Each line below that holds the word "base" counts toward the answer; reply with the total number only.

Items listed in a dataset
------

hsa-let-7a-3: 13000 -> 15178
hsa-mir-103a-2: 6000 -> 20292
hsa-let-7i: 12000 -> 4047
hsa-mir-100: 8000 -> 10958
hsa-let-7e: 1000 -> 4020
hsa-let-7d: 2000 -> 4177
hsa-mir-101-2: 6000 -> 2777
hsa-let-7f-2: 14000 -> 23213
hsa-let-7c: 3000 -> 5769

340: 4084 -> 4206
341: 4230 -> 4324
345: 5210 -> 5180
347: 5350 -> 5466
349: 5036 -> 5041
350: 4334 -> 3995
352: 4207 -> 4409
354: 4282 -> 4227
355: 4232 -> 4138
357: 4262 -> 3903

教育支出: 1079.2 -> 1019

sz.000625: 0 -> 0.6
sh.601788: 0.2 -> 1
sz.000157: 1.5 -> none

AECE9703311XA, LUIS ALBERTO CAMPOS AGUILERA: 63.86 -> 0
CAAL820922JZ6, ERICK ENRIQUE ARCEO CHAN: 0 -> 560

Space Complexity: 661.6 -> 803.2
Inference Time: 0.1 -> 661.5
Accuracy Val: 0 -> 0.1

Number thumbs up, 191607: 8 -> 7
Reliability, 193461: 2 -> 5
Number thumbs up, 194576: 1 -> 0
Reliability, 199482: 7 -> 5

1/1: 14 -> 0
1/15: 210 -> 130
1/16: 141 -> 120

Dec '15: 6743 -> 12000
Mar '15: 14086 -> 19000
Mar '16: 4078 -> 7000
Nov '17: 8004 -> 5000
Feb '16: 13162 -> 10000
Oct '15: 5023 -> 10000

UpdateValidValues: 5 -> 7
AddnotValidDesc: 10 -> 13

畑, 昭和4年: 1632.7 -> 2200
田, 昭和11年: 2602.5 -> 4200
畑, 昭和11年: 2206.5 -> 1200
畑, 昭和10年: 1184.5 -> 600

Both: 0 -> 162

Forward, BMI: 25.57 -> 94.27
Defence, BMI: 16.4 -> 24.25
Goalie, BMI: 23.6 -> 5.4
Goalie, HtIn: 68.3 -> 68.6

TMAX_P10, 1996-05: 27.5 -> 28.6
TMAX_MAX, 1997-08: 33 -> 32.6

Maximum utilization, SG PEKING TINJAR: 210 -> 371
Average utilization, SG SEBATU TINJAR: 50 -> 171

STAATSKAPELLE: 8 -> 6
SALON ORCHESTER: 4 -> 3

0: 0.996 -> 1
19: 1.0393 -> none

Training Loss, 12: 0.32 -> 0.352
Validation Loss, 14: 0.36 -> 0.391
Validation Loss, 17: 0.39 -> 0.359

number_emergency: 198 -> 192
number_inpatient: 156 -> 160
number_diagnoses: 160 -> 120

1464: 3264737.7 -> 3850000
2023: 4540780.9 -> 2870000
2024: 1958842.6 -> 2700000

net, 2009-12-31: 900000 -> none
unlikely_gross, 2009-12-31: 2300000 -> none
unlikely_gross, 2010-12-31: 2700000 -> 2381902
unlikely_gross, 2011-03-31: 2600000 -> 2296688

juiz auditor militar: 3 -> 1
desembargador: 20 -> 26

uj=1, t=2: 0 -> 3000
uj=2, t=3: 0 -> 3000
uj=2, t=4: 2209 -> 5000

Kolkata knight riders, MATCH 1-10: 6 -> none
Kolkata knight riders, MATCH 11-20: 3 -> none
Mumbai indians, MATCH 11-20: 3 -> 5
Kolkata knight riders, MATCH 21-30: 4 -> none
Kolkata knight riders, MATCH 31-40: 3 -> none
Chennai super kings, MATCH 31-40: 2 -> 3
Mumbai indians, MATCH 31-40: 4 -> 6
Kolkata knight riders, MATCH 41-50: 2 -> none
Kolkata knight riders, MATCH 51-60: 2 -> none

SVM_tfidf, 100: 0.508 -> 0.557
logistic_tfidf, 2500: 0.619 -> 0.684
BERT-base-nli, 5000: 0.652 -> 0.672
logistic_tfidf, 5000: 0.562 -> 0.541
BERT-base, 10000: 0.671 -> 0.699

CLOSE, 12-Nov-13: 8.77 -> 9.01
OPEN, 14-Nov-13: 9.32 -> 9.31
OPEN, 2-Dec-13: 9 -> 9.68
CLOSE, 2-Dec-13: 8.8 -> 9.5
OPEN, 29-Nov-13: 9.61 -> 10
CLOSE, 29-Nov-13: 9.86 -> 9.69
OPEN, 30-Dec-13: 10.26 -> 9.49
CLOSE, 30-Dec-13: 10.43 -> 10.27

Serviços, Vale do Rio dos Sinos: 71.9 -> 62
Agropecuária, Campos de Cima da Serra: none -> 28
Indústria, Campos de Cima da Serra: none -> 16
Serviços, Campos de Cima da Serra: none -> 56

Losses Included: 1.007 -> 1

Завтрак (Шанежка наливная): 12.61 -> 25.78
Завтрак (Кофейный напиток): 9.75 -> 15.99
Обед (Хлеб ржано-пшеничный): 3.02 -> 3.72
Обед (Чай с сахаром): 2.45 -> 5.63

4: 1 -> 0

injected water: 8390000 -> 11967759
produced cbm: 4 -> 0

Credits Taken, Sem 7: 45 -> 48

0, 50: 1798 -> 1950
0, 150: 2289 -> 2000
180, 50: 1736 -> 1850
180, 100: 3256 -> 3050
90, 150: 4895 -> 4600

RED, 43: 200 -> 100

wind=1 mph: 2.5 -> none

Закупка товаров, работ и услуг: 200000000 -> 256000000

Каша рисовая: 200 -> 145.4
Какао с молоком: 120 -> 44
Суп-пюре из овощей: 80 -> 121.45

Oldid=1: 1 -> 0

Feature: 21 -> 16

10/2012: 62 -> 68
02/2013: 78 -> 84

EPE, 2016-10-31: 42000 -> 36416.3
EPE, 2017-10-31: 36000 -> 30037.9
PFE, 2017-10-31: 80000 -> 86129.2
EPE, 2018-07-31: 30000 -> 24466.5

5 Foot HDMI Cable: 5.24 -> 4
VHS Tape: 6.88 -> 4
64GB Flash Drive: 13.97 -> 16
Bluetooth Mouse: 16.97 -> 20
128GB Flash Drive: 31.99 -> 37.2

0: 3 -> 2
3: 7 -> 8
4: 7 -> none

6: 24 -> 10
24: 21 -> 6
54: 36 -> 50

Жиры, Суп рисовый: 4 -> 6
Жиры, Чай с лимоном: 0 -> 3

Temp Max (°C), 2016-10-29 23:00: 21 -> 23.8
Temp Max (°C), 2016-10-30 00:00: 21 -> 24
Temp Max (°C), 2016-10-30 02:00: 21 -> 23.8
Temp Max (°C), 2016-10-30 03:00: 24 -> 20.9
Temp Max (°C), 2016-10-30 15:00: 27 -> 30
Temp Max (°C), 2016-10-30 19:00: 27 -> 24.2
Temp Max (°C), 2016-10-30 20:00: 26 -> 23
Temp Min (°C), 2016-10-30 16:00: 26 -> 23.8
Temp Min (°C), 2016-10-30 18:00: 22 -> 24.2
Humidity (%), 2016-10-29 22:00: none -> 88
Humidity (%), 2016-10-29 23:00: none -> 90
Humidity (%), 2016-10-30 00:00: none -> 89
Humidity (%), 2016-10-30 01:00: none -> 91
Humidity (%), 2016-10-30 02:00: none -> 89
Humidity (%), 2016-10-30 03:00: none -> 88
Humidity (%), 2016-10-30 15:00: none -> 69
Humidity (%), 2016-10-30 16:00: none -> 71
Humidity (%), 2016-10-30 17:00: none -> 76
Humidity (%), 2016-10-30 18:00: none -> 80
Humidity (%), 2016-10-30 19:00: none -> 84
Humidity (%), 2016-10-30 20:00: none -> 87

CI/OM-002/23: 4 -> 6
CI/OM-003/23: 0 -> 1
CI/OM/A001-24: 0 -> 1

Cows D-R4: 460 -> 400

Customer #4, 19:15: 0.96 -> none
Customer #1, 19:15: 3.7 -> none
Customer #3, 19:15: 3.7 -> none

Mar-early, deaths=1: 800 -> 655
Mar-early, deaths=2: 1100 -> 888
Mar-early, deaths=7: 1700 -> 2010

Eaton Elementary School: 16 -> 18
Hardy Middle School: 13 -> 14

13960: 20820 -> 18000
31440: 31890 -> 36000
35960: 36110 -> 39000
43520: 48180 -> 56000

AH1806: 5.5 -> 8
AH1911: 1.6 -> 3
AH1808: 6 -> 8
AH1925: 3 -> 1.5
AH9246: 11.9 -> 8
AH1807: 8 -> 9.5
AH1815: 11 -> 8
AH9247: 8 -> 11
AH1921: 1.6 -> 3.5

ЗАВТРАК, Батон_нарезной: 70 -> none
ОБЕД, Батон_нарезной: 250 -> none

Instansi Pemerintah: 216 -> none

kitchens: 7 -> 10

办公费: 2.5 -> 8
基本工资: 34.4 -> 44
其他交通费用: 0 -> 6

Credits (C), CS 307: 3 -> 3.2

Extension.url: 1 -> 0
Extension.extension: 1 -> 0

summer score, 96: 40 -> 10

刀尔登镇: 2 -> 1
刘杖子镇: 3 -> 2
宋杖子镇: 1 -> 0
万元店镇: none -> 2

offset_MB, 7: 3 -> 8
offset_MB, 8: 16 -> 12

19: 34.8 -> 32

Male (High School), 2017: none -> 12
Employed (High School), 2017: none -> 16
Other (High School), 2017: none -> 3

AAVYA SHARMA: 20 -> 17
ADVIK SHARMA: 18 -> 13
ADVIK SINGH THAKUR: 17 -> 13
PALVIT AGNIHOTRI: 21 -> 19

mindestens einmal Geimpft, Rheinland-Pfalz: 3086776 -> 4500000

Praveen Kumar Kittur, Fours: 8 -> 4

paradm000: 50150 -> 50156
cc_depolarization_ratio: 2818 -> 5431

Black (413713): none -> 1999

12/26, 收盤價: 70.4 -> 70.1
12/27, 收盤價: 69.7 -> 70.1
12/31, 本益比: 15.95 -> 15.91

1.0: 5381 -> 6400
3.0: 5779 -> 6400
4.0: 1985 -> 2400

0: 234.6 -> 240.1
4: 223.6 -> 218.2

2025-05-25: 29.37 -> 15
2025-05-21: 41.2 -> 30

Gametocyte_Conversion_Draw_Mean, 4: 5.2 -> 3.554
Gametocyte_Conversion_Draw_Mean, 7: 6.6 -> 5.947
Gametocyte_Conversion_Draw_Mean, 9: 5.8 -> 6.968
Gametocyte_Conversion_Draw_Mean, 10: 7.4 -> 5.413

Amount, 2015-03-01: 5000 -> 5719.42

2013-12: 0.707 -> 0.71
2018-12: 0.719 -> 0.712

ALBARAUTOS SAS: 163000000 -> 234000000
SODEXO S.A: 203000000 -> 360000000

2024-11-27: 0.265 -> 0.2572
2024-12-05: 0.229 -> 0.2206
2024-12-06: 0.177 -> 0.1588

------

• [EXERCISE SOLUTION] 2